Saved data entries:
□ □ □

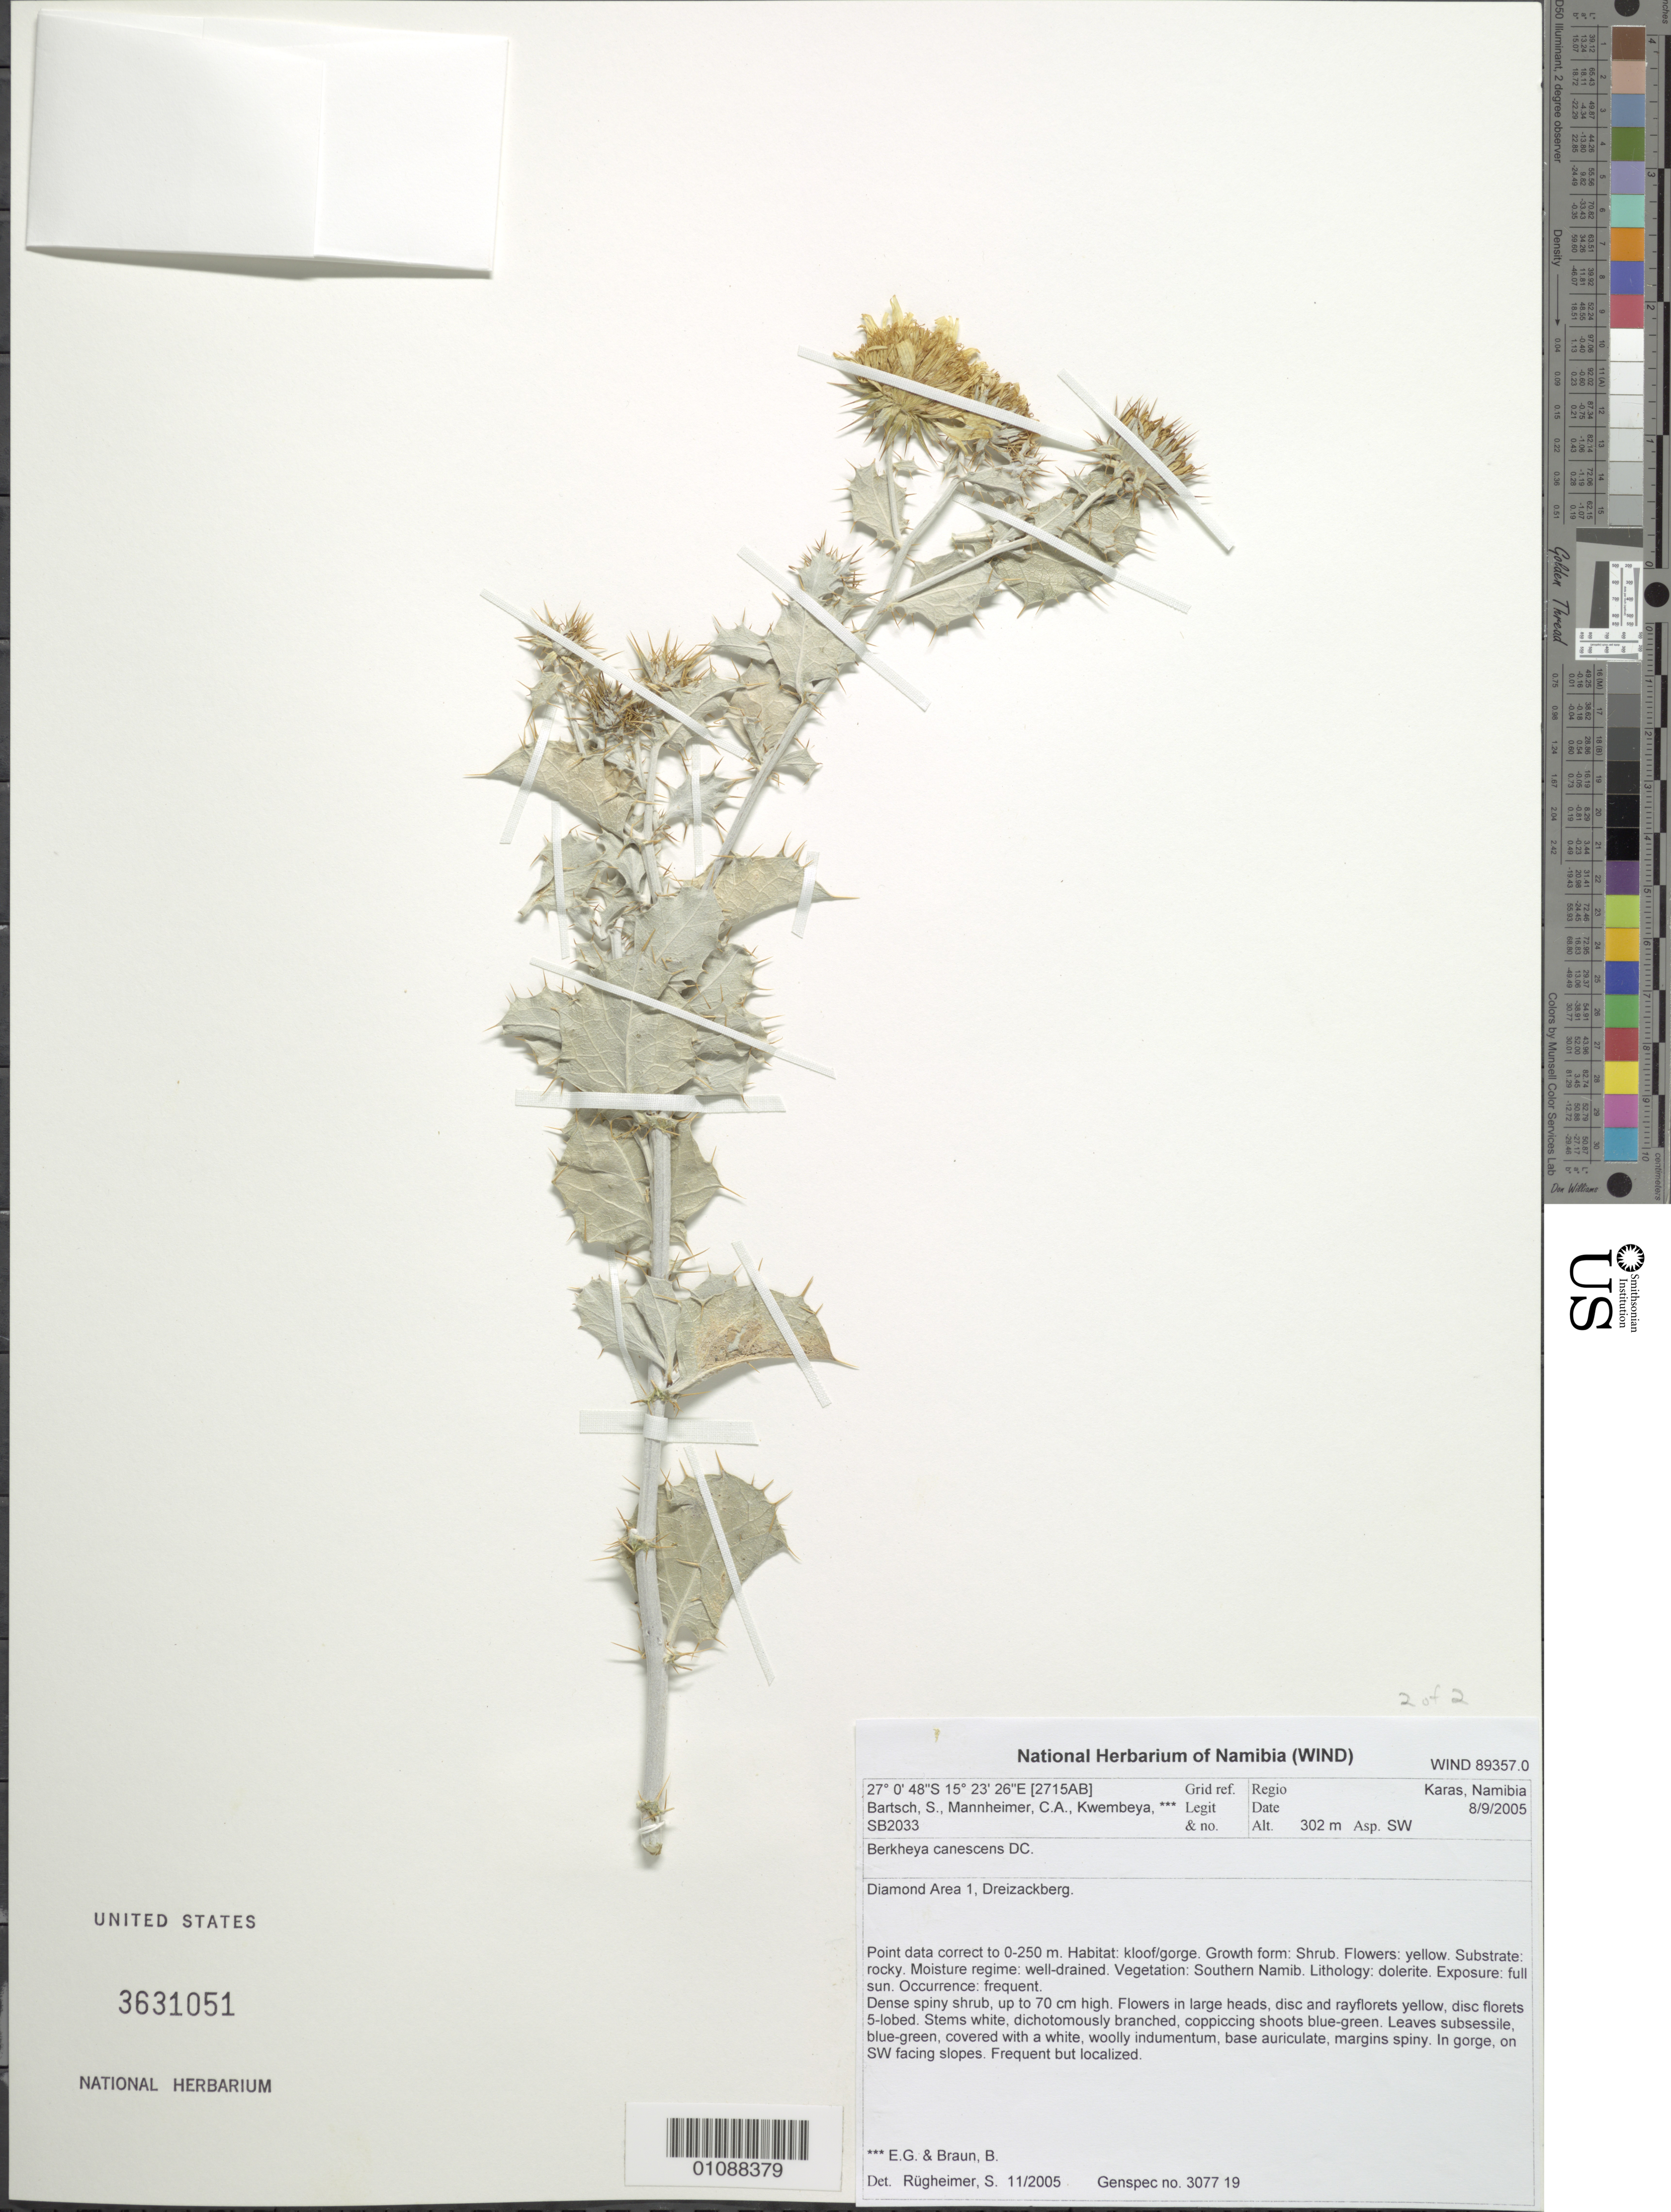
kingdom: Plantae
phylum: Tracheophyta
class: Magnoliopsida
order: Asterales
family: Asteraceae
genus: Berkheya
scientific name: Berkheya canescens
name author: DC.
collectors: S. Bartsch, C. A. Mannheimer & E. Kwembeya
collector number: SB2033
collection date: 2005-09-08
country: Namibia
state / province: Karas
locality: Karas, Namibia. Diamond Area 1, Dreizackberg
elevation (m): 302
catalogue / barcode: US 3631051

□ □ □

■ **YOUR OBJECTIVE**
Recast every line in the rows above as a Markdown table with two columns, Line No. and Entry, numbering each line and leaving out blank lines. Leave the pictures out of the table.

■ **TASK ANSWER**
| Line No. | Entry |
|---|---|
| 1 | kingdom: Plantae |
| 2 | phylum: Tracheophyta |
| 3 | class: Magnoliopsida |
| 4 | order: Asterales |
| 5 | family: Asteraceae |
| 6 | genus: Berkheya |
| 7 | scientific name: Berkheya canescens |
| 8 | name author: DC. |
| 9 | collectors: S. Bartsch, C. A. Mannheimer & E. Kwembeya |
| 10 | collector number: SB2033 |
| 11 | collection date: 2005-09-08 |
| 12 | country: Namibia |
| 13 | state / province: Karas |
| 14 | locality: Karas, Namibia. Diamond Area 1, Dreizackberg |
| 15 | elevation (m): 302 |
| 16 | catalogue / barcode: US 3631051 |